■ Excerpt:
┌──
Comparing matrix multiplication between Julia and C

saulo.giovani · July 7, 2020, 10:27pm

Hey, community! I was comparing matrix multiplication performance using loops in C and Julia and I would like to know if someone could help me with one doubt about Matrix Acess behavior. I have read in the text “What Every Programmer Should Know About Memory” (pdf here, page 47 section 6) that it’s faster in C accessing matrix in one direction than another. Using the same example of the pdf, if we multiply two matrices “directly” it takes more time than transposing and multiplying:

Original (C code), takes 19.1 sec on my pc

	for (i = 0; i < N; ++i)
		for (j = 0; j < N; ++j)
			for (k = 0; k < N; ++k)
				res[i][j] += mul1[i][k] * mul2[k][j];

Transpose (C code), takes 4.8 sec on my pc

	double tmp[N][N];
	for (i = 0; i < N; ++i)
		for (j = 0; j < N; ++j)
			tmp[i][j] = mul2[j][i];

	for (i = 0; i < N; ++i)
		for (j = 0; j < N; ++j)
			for (k = 0; k < N; ++k)
				res[i][j] += mul1[i][k] * tmp[j][k];

In the other hand, when I compare with these two Julia functions, I have the opposite result:

Original, it takes 4.2 sec on my pc

function matrix_multip(N)
└──
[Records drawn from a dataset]
┌──
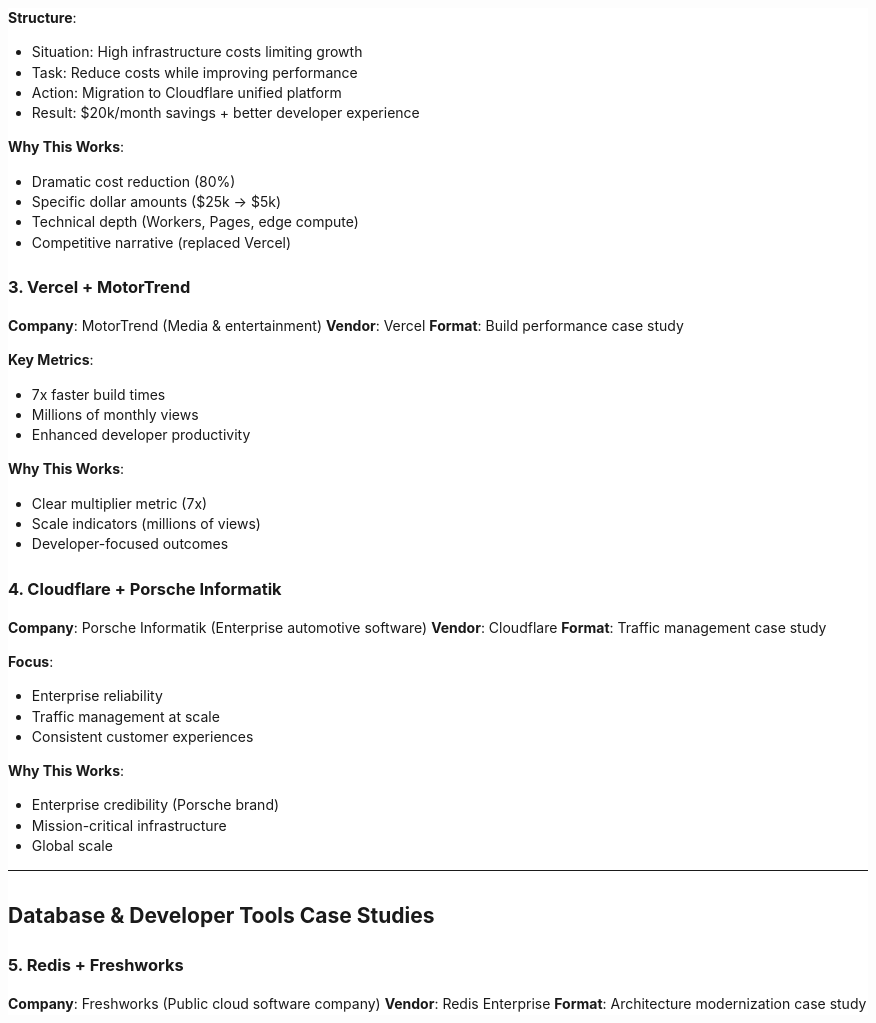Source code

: **Structure**:
- Situation: High infrastructure costs limiting growth
- Task: Reduce costs while improving performance
- Action: Migration to Cloudflare unified platform
- Result: $20k/month savings + better developer experience

**Why This Works**:
- Dramatic cost reduction (80%)
- Specific dollar amounts ($25k → $5k)
- Technical depth (Workers, Pages, edge compute)
- Competitive narrative (replaced Vercel)

### 3. Vercel + MotorTrend

**Company**: MotorTrend (Media & entertainment)
**Vendor**: Vercel
**Format**: Build performance case study

**Key Metrics**:
- 7x faster build times
- Millions of monthly views
- Enhanced developer productivity

**Why This Works**:
- Clear multiplier metric (7x)
- Scale indicators (millions of views)
- Developer-focused outcomes

### 4. Cloudflare + Porsche Informatik

**Company**: Porsche Informatik (Enterprise automotive software)
**Vendor**: Cloudflare
**Format**: Traffic management case study

**Focus**:
- Enterprise reliability
- Traffic management at scale
- Consistent customer experiences

**Why This Works**:
- Enterprise credibility (Porsche brand)
- Mission-critical infrastructure
- Global scale

---

## Database & Developer Tools Case Studies

### 5. Redis + Freshworks

**Company**: Freshworks (Public cloud software company)
**Vendor**: Redis Enterprise
**Format**: Architecture modernization case study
└──
■ What to do:
Continue the forum post comparing matrix multiplication in Julia and C, picking up right after its last line.

■ Task answer:
    res = zeros(N,N); mul1 = rand(N,N); mul2 = rand(N,N);
    
    finish = @elapsed begin
        for i in 1:N
            for j in 1:N
                for k in 1:N
                    res[i,j] += mul1[i,k] * mul2[k,j];
                end
            end
        end
    end
    return finish
end

Transpose, it takes 18.6 sec on my pc

function matrix_multip2(N)
    res = zeros(N,N); mul1 = rand(N,N); mul2 = rand(N,N);
    tmp = zeros(N,N);
    
    finish = @elapsed begin
        for i in 1:N
            for j in 1:N
                tmp[i,j] = mul2[j,i];
            end
        end
        for i in 1:N
            for j in 1:N
                for k in 1:N
                    res[i,j] += mul1[i,k] * tmp[j,k];
                end
            end
        end
    end
    
    return finish
end

Can anyone help me to understand this difference of behavior to access matrices? In all the cases, I have used N = 1000. If anyone wants the full C code, I can reply with it

My version of Julia is

julia> versioninfo()
Julia Version 1.4.1
Commit 381693d3df* (2020-04-14 17:20 UTC)
Platform Info:
  OS: Linux (x86_64-pc-linux-gnu)
  CPU: Intel(R) Core(TM) i7-4510U CPU @ 2.00GHz
  WORD_SIZE: 64
  LIBM: libopenlibm
  LLVM: libLLVM-8.0.1 (ORCJIT, haswell)

Thanks all!

tkoolen · July 7, 2020, 10:33pm

Yup, C is row-major, Julia is column-major. Row- and column-major order - Wikipedia

saulo.giovani · July 7, 2020, 10:38pm

Thanks a lot!